## [What you need to do]
In the entries below, find each line where the word "glücklich" appears and give only the total count of such lines.

## [Working data]
........

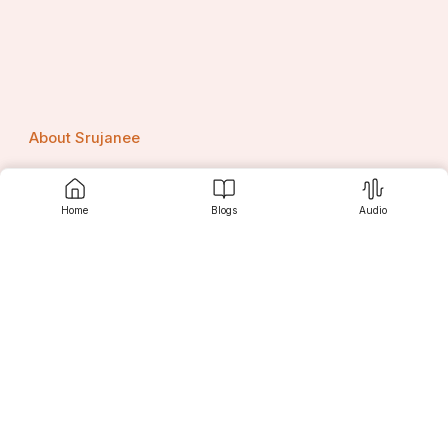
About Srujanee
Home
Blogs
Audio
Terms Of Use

........

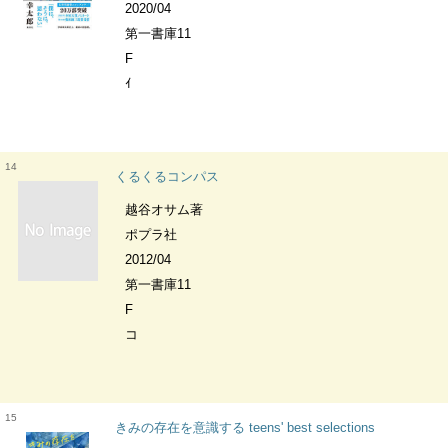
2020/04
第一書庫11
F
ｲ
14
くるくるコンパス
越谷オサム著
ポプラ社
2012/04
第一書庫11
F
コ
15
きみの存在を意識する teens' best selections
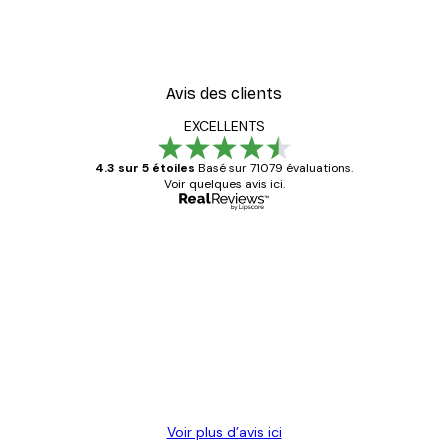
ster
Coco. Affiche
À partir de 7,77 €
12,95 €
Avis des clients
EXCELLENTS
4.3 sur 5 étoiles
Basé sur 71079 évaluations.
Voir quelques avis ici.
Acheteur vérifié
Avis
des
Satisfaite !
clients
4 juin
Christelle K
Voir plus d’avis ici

........

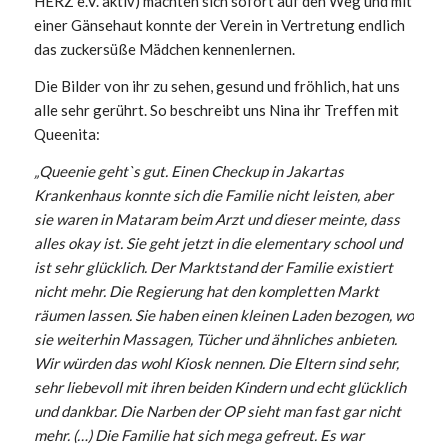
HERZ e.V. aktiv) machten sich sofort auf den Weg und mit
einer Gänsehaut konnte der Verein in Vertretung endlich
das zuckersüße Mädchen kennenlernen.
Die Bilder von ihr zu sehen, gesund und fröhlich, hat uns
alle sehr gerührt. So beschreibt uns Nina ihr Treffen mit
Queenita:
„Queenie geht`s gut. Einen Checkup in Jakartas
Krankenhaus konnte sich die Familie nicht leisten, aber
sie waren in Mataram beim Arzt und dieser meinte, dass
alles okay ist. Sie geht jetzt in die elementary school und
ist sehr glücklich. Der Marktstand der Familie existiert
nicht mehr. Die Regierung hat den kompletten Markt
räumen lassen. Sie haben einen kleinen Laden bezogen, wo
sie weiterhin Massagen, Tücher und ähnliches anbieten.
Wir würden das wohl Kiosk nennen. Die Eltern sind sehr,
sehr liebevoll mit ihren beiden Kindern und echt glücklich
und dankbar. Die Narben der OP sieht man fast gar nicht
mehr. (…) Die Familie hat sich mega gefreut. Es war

........

## [Response]
2